GOAL OF THE EXERCISE: Transcribe the text in the material below word for word, leaving out the pictures.

....

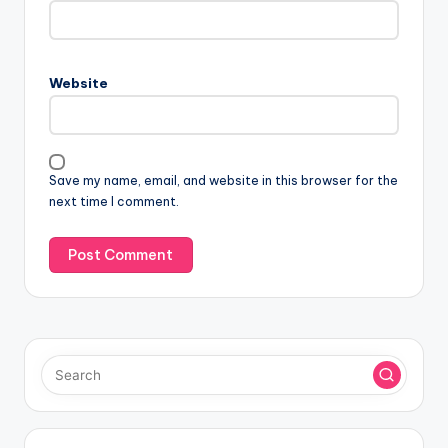
Website
Save my name, email, and website in this browser for the
next time I comment.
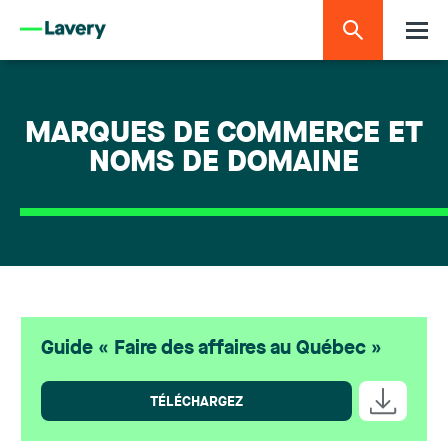
MARQUES DE COMMERCE ET
NOMS DE DOMAINE
Guide « Faire des affaires au Québec »
TÉLÉCHARGEZ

....

SOLVED EXERCISE:
Website
Save my name, email, and website in this browser for the
next time I comment.
MARQUES DE COMMERCE ET
NOMS DE DOMAINE
Guide « Faire des affaires au Québec »
TÉLÉCHARGEZ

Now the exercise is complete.